Saved data entries
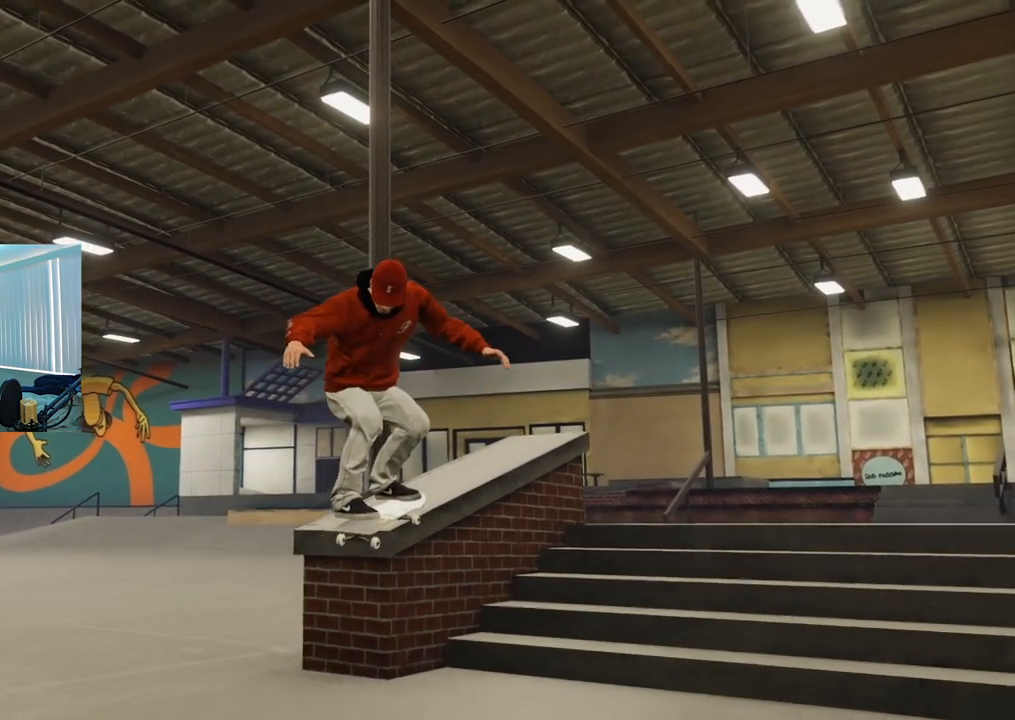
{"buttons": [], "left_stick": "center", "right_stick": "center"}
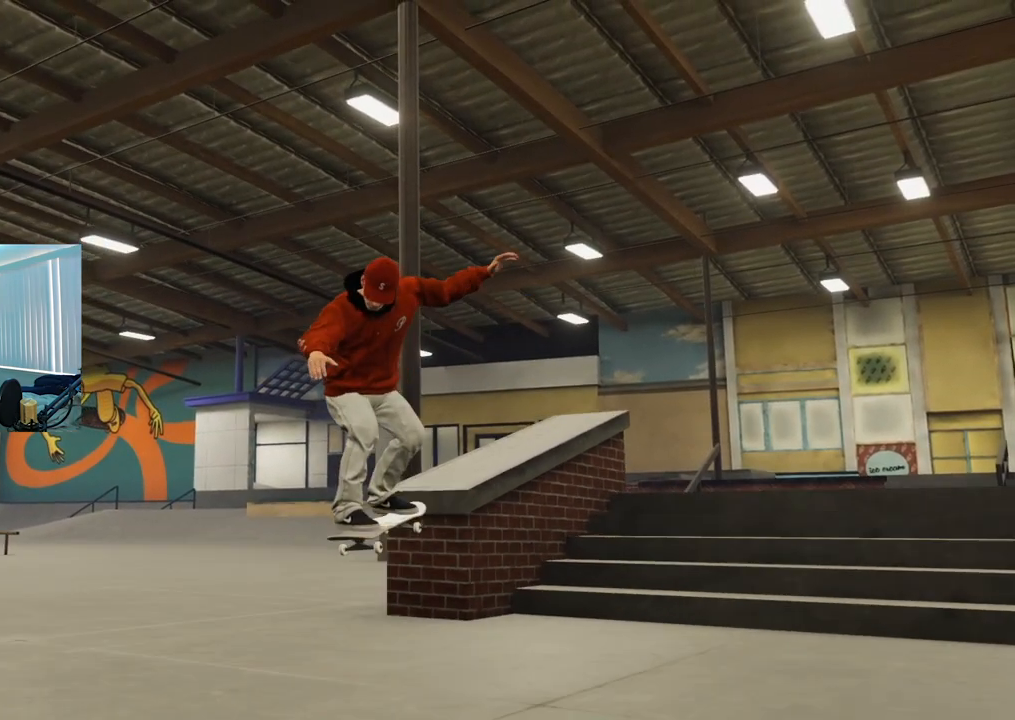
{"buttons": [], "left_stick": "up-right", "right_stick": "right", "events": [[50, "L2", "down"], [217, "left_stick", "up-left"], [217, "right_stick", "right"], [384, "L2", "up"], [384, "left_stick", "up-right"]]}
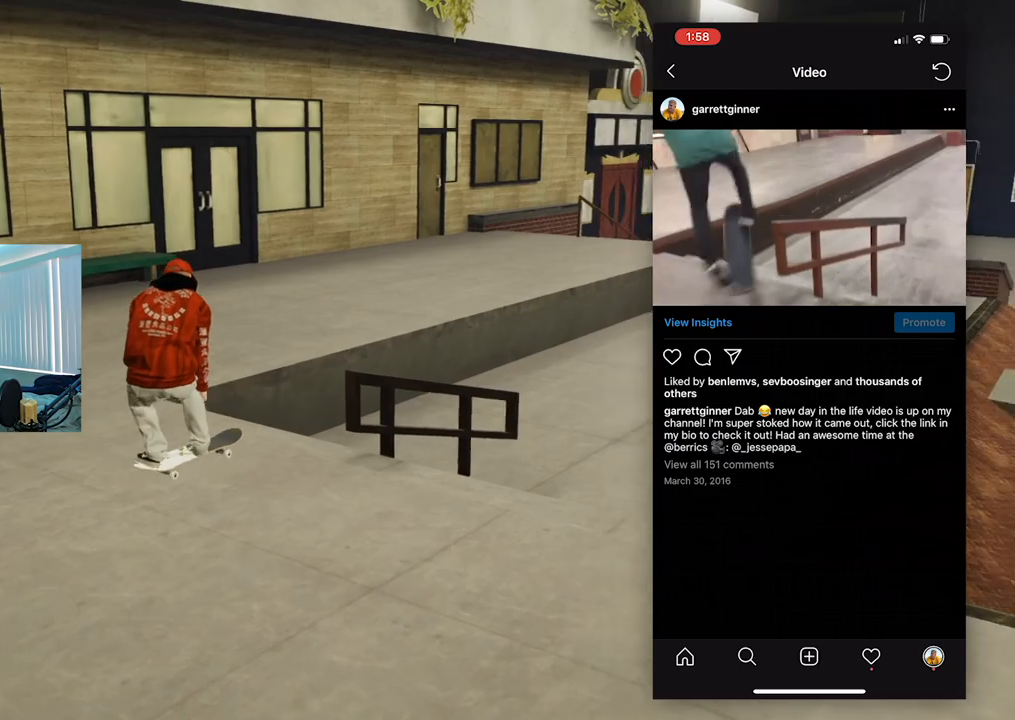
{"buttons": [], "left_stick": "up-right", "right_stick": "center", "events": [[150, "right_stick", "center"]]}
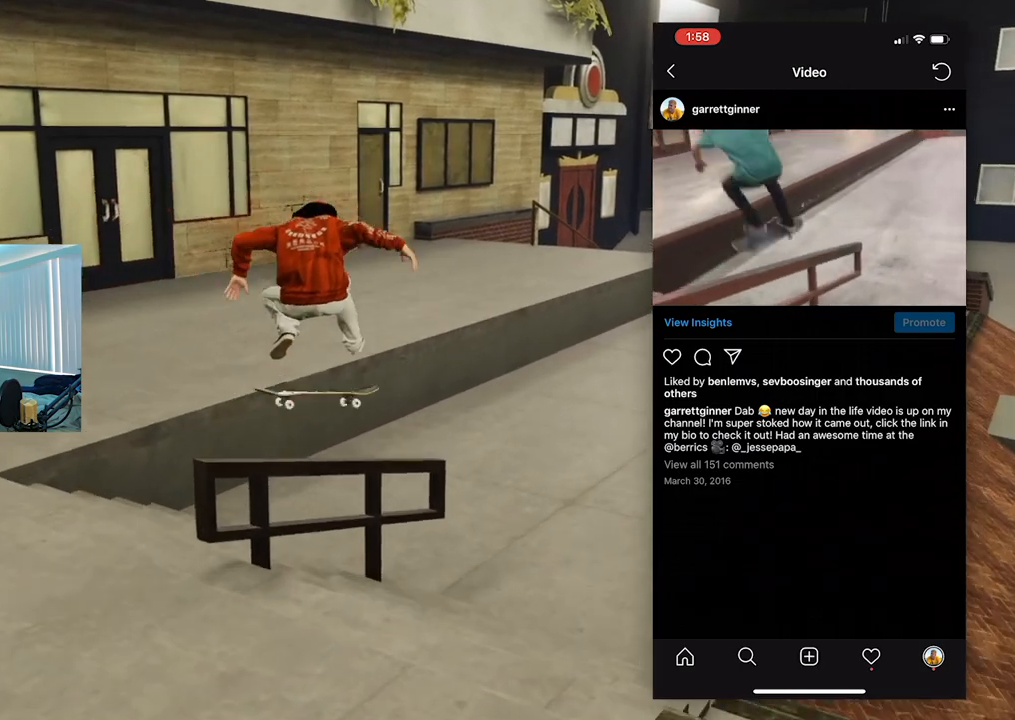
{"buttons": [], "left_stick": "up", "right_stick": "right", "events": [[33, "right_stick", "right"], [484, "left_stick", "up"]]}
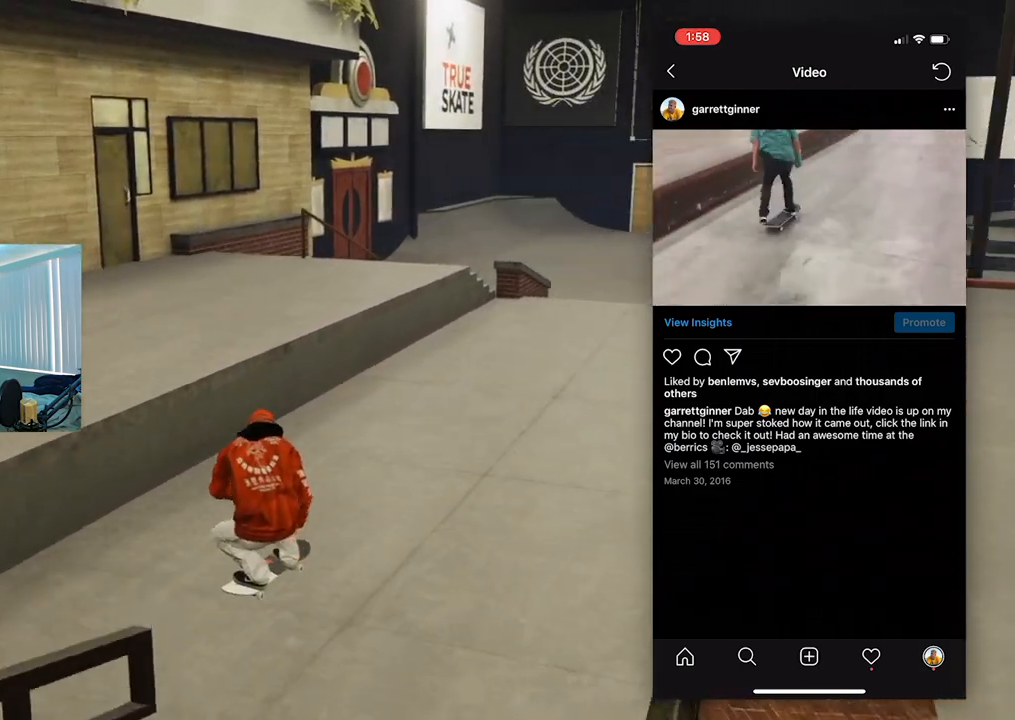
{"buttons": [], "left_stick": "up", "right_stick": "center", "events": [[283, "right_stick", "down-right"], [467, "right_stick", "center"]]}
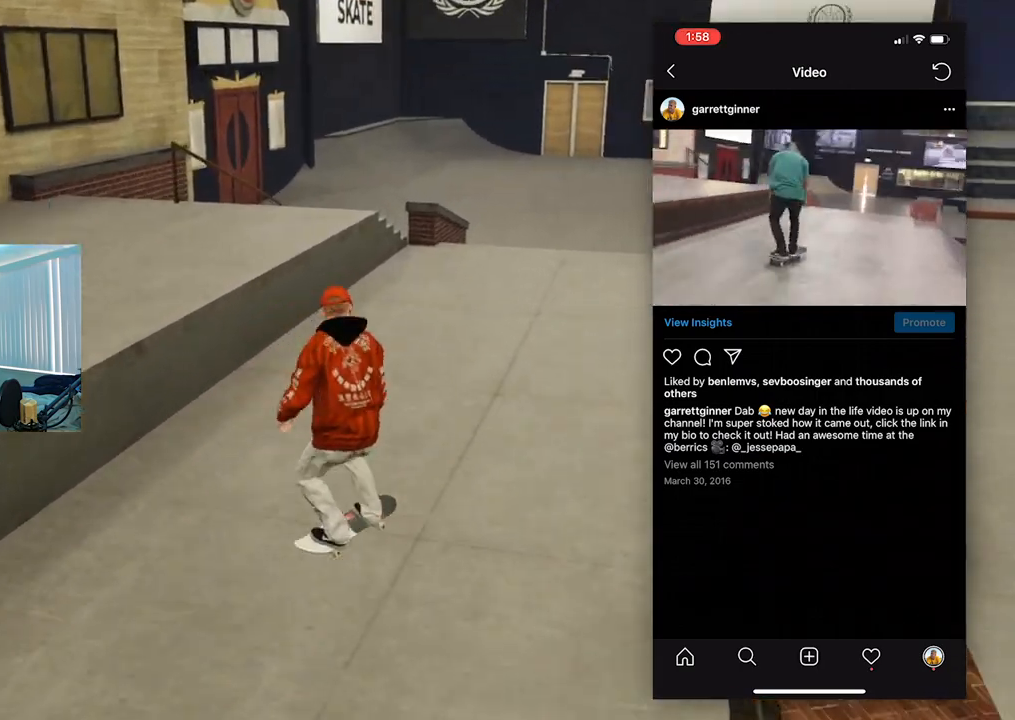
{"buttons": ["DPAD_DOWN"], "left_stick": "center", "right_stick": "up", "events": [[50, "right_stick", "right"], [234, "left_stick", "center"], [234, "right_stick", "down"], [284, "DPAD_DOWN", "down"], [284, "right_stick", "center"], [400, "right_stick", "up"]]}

◆ Required action ◆
Give the data back exactly, omitting all pictures.

◆ Written solution ◆
{"buttons": [], "left_stick": "center", "right_stick": "center"}
{"buttons": [], "left_stick": "up-right", "right_stick": "right", "events": [[50, "L2", "down"], [217, "left_stick", "up-left"], [217, "right_stick", "right"], [384, "L2", "up"], [384, "left_stick", "up-right"]]}
{"buttons": [], "left_stick": "up-right", "right_stick": "center", "events": [[150, "right_stick", "center"]]}
{"buttons": [], "left_stick": "up", "right_stick": "right", "events": [[33, "right_stick", "right"], [484, "left_stick", "up"]]}
{"buttons": [], "left_stick": "up", "right_stick": "center", "events": [[283, "right_stick", "down-right"], [467, "right_stick", "center"]]}
{"buttons": ["DPAD_DOWN"], "left_stick": "center", "right_stick": "up", "events": [[50, "right_stick", "right"], [234, "left_stick", "center"], [234, "right_stick", "down"], [284, "DPAD_DOWN", "down"], [284, "right_stick", "center"], [400, "right_stick", "up"]]}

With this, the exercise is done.